• [Job item]: List each line of the records in which the word "professional" appears.

• [Input]:
------------------------------------------------------------------------
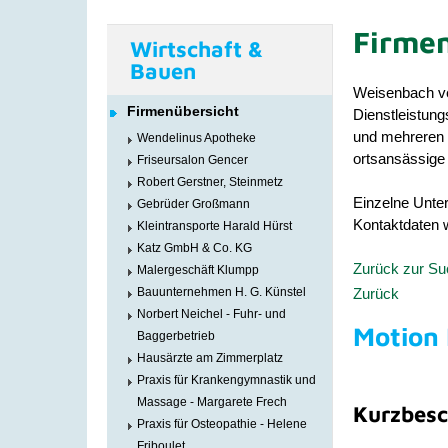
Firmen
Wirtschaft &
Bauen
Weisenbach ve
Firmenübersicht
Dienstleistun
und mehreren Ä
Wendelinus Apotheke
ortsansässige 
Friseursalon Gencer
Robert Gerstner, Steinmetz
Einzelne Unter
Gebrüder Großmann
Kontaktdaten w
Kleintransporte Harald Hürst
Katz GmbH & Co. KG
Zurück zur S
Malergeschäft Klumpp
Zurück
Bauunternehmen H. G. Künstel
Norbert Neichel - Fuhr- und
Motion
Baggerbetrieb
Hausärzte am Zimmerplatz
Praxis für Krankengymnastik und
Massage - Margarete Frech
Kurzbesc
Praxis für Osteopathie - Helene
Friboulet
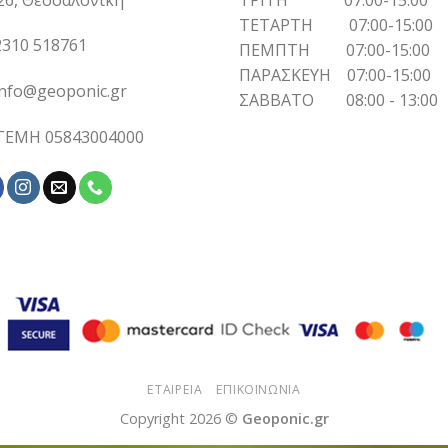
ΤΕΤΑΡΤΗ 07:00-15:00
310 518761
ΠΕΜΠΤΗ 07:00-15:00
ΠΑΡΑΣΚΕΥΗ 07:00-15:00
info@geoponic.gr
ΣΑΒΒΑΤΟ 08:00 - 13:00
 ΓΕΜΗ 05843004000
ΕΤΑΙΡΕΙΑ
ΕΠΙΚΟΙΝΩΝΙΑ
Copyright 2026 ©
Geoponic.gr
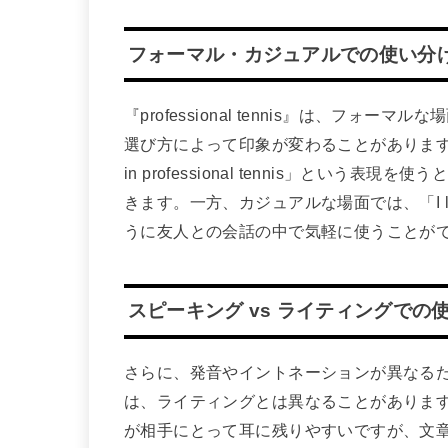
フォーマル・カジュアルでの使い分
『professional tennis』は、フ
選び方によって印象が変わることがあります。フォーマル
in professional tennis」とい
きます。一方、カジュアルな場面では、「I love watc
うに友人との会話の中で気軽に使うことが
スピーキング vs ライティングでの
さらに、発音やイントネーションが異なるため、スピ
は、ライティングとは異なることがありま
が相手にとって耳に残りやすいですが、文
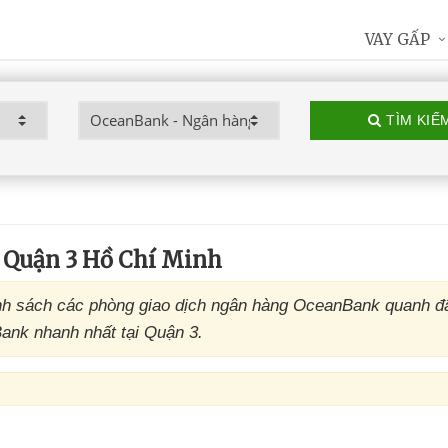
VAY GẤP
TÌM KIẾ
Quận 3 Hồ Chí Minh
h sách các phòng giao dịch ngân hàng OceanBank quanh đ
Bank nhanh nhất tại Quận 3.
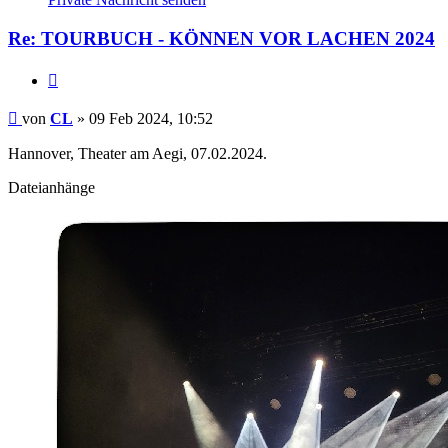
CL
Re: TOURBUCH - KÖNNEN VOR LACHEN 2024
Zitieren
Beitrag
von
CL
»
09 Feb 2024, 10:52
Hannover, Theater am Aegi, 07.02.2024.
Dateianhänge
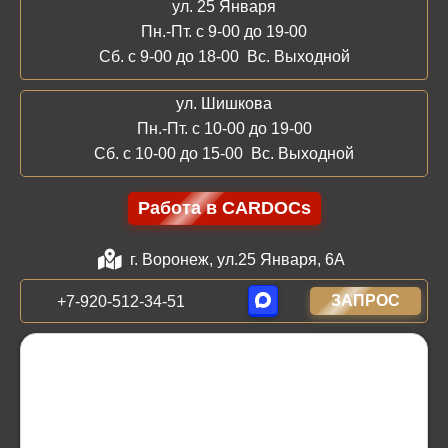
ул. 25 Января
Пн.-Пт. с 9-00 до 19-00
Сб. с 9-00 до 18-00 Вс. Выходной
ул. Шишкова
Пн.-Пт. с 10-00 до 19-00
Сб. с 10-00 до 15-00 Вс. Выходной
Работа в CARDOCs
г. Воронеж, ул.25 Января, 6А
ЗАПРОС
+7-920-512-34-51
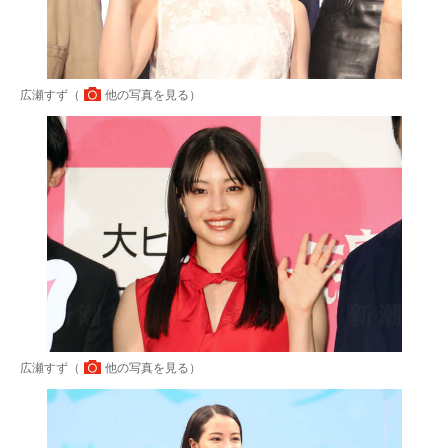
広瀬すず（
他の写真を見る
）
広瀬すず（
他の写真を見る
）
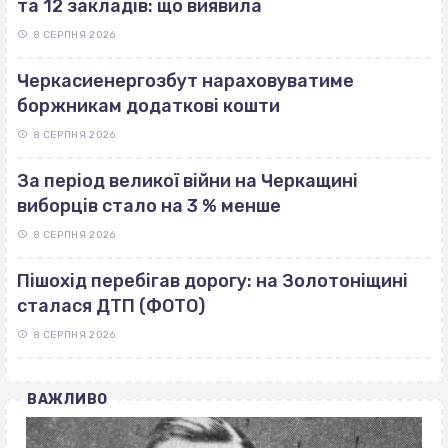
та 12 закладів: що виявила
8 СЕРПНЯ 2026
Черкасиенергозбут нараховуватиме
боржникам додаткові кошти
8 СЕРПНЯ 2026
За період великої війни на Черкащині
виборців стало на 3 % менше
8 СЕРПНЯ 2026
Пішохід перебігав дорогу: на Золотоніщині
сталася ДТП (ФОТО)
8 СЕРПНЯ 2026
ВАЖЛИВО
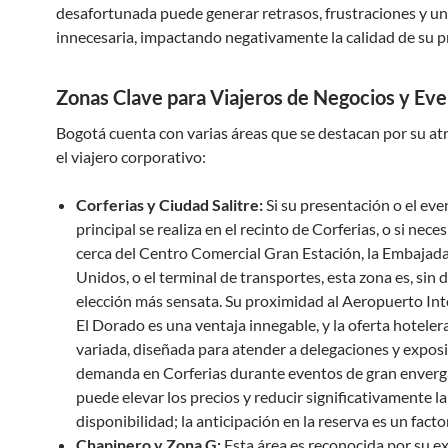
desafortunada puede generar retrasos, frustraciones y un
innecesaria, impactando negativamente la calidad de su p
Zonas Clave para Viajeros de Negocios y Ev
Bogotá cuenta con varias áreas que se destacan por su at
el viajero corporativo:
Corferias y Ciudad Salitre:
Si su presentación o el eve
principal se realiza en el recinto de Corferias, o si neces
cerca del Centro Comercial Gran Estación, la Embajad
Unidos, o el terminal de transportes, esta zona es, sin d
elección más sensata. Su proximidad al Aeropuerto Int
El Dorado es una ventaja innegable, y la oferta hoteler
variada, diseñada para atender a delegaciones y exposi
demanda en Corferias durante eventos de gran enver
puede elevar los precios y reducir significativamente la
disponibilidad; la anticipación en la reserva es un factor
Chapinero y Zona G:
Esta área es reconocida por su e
------------------------------------------------------------------------
• [Exercise solution]:
『professional tennis』は、フ
in professional tennis」とい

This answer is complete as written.